-------- Source information --------

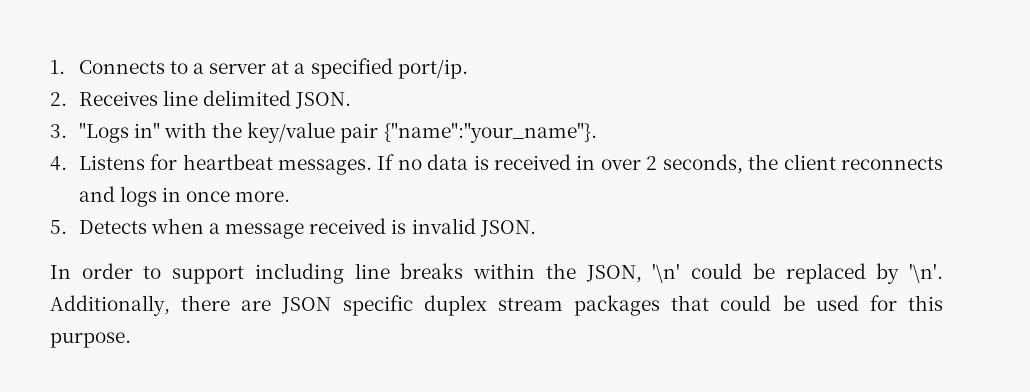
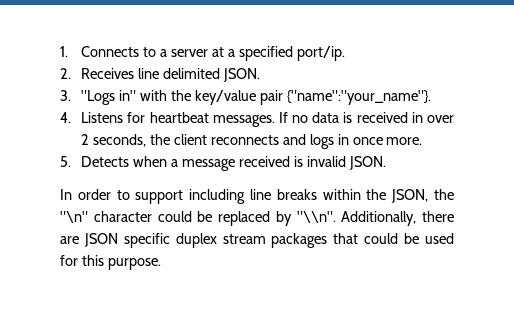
[652,263,681,283] '\n' -> [434,189,455,200] [60,211,152,223] the "\n" character
[909,263,944,283] '\n'. -> [296,211,336,223] "\\n".

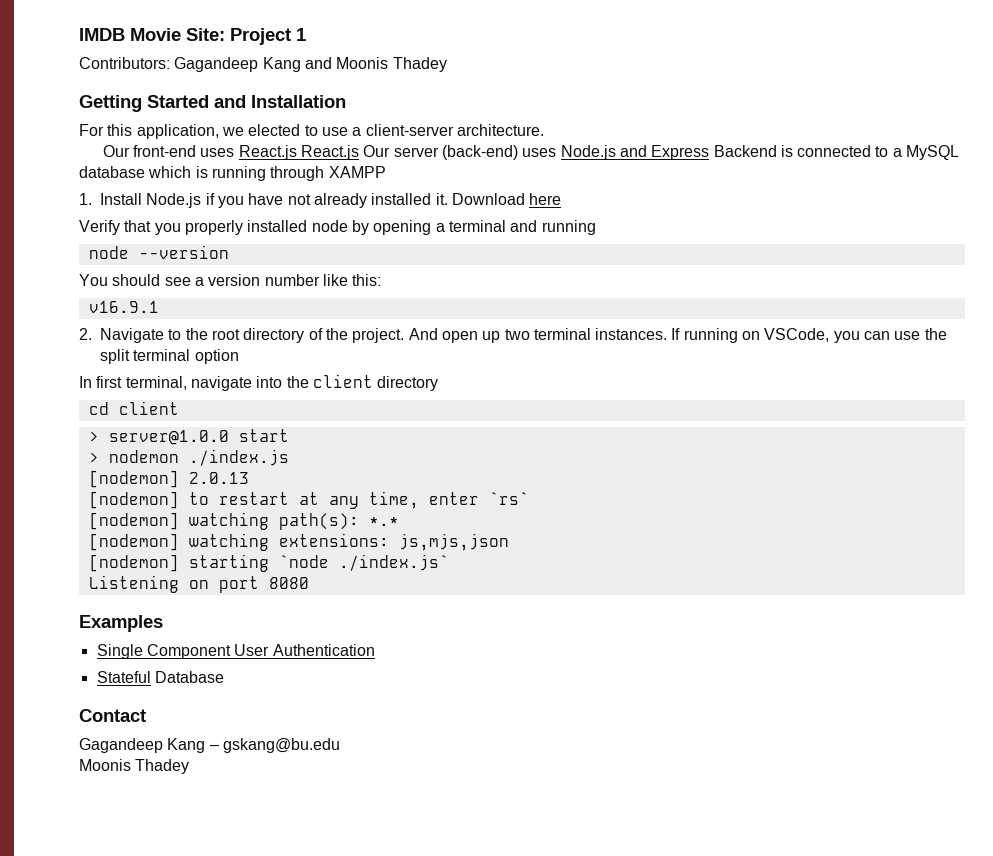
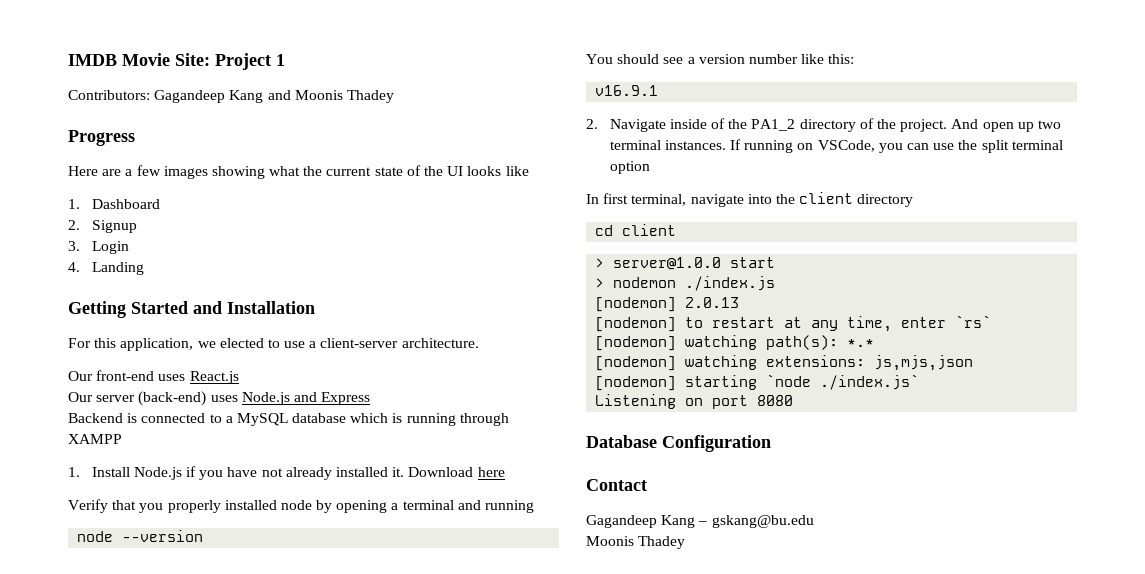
(447, 64) none -> [68,130,135,146] [68,165,529,179] [68,199,160,209] [68,220,137,233] [68,241,129,254] [68,262,144,275] // Progress // Here are a few images showing what the current state of the UI looks like // 1. Dashboard // 2. Signup // 3. Login // 4. Landing
[300,145,359,160] React.js -> (239, 377) //
(710, 152) none -> (371, 398) //
[168,328,240,340] to the root -> [669,118,796,131] inside of the PA1_2
[79,615,163,632] [96,644,375,659] [96,671,151,683] Examples // Single Component User Authentication // Stateful -> (794, 400) none
(224, 677) none -> [662,435,771,452] Configuration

--------

What the task requires | Set down all the entries exactly as they appear, but skip any pictures.

Solution to this problem |
[652,263,681,283] '\n' -> [434,189,455,200] [60,211,152,223] the "\n" character
[909,263,944,283] '\n'. -> [296,211,336,223] "\\n".

(447, 64) none -> [68,130,135,146] [68,165,529,179] [68,199,160,209] [68,220,137,233] [68,241,129,254] [68,262,144,275] // Progress // Here are a few images showing what the current state of the UI looks like // 1. Dashboard // 2. Signup // 3. Login // 4. Landing
[300,145,359,160] React.js -> (239, 377) //
(710, 152) none -> (371, 398) //
[168,328,240,340] to the root -> [669,118,796,131] inside of the PA1_2
[79,615,163,632] [96,644,375,659] [96,671,151,683] Examples // Single Component User Authentication // Stateful -> (794, 400) none
(224, 677) none -> [662,435,771,452] Configuration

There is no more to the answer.